> **PASSAGE FOR REVIEW**
──────
Sunshine Act Meetings

    Notice is hereby given, pursuant to the provisions of the 
Government in the Sunshine Act, Public Law 94-409, that the Securities 
and Exchange Commission will hold the following meetings during the 
week of April 4, 2005:
    A closed meeting will be held on Tuesday, April 5, 2005, at 2 p.m., 
and an open meeting will be held on Wednesday, April 6, 2005, at 10 
a.m. in Room 1C30.
    Commissioners, Counsel to the Commissioners, the Secretary to the 
Commission, and recording secretaries will attend the closed meeting. 
Certain staff members who have an interest in the matters may also be 
present.
    The General Counsel of the Commission, or his designee, has 
certified that, in his opinion, one or more of the exemptions set forth 
in 5 U.S.C. 552b(c)(3), (5), (7), (9)(B), and (10) and 17 CFR 
200.402(a)(3), (5), (7), 9(ii) and (10), permit consideration of the 
scheduled matters at the closed meeting.
    Commissioner Atkins, as duty officer, voted to consider the items 
listed for the closed meeting in closed session and that no earlier 
notice thereof was possible.
    The subject matter of the closed meeting scheduled for Tuesday, 
April 5, 2005, will be:
    Formal orders of investigations;
    Institution and settlement of injunctive actions;
    Institution and settlement of administrative proceedings of an 
enforcement nature; and an
    Adjudicatory matter.
    The subject matter of the open meeting scheduled for Wednesday, 
April 6, 2005, will be:
    1. The Commission will consider a recommendation regarding the 
application of the Investment Advisers Act of 1940 to certain broker-
dealers. (See Advisers Act Release No. 1845, Advisers Act Release No. 
2278, Advisers Act Release No. 2339, and Advisers Act Release No. 
2340).
──────
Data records
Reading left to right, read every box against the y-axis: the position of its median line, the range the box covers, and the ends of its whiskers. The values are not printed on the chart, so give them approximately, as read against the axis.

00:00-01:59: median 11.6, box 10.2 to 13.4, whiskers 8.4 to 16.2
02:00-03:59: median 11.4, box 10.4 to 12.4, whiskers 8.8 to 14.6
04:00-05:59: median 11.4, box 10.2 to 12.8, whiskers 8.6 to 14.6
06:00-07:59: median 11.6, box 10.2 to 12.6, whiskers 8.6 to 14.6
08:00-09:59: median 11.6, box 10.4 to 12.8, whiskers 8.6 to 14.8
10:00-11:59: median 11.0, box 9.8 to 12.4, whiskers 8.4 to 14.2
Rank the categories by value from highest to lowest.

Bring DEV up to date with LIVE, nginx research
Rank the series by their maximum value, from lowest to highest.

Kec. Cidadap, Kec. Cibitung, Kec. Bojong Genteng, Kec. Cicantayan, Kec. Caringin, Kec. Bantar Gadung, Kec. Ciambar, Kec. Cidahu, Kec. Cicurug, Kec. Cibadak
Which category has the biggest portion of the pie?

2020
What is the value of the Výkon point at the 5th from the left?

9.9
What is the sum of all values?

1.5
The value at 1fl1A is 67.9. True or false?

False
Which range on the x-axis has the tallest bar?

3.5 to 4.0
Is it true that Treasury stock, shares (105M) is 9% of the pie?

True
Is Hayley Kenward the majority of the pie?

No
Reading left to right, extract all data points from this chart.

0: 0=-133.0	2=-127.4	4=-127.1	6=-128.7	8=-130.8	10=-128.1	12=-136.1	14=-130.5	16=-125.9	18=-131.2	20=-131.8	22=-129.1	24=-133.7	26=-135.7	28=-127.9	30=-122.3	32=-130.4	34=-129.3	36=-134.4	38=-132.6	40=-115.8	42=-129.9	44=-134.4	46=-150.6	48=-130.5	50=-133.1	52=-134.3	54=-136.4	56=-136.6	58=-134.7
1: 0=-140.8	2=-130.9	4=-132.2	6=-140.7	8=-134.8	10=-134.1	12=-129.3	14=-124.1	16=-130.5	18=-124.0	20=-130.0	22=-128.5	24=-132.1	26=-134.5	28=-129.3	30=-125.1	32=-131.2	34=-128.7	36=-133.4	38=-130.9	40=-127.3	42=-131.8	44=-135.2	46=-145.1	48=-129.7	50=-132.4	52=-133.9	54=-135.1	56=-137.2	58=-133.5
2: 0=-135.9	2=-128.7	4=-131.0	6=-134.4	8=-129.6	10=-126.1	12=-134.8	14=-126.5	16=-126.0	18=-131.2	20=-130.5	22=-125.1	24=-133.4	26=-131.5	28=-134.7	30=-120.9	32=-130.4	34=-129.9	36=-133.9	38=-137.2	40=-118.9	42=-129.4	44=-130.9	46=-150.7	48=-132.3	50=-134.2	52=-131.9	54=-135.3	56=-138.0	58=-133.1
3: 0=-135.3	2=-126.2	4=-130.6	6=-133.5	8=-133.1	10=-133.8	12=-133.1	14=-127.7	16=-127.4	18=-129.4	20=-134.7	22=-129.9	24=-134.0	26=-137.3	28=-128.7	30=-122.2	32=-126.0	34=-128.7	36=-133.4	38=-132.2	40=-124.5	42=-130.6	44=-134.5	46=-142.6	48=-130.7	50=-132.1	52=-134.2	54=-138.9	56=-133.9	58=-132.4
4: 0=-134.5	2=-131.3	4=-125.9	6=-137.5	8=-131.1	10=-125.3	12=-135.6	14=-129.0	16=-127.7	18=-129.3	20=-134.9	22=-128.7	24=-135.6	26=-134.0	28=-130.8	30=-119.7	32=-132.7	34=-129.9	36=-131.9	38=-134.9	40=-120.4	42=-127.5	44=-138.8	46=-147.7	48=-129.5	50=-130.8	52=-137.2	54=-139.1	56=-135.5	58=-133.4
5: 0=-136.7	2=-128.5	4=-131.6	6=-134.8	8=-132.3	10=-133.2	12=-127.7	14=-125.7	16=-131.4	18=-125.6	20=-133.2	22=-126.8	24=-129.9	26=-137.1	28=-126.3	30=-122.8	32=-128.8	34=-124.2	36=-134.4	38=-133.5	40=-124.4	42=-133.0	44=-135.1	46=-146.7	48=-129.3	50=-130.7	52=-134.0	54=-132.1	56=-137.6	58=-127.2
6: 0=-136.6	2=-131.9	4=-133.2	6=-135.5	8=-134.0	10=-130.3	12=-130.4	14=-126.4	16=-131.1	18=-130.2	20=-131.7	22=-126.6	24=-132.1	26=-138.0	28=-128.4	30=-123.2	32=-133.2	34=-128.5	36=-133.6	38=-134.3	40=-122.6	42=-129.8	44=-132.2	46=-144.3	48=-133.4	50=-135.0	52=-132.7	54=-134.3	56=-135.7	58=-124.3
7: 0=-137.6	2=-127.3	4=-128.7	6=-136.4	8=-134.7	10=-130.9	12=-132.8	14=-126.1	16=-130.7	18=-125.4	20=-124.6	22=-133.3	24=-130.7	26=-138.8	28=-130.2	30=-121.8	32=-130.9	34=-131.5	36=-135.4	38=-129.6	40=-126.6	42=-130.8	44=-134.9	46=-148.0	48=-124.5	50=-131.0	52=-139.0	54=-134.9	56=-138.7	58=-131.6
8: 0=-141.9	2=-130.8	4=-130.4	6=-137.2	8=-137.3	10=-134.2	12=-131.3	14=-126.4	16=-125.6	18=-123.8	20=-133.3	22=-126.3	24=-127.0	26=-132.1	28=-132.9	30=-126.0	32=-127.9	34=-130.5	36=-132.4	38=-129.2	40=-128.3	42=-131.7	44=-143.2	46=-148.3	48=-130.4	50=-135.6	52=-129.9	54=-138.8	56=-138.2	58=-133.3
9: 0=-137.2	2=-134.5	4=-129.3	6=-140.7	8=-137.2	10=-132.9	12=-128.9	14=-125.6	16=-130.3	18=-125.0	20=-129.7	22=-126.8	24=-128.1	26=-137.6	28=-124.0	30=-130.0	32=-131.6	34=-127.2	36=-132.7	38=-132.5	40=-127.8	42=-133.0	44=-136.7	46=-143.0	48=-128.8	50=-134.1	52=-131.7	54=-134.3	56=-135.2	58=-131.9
──────
> **EXERCISES TO COMPLETE**
- 1) Reproduce word for word the portion of the Sunshine Act meeting notice starting with "Certain staff members" and going on through "at the closed meeting.".
- 2) Translate this sentence from the Sunshine Act meeting notice into Spanish: "Certain staff members who have an interest in the matters may also be present."
These records are separate material, unconnected to the text above.

> **ANSWERS**
- 1)
Certain staff members who have an interest in the matters may also be 
present.
    The General Counsel of the Commission, or his designee, has 
certified that, in his opinion, one or more of the exemptions set forth 
in 5 U.S.C. 552b(c)(3), (5), (7), (9)(B), and (10) and 17 CFR 
200.402(a)(3), (5), (7), 9(ii) and (10), permit consideration of the 
scheduled matters at the closed meeting.

- 2) Ciertos miembros del personal que tengan interés en los asuntos también podrán estar presentes.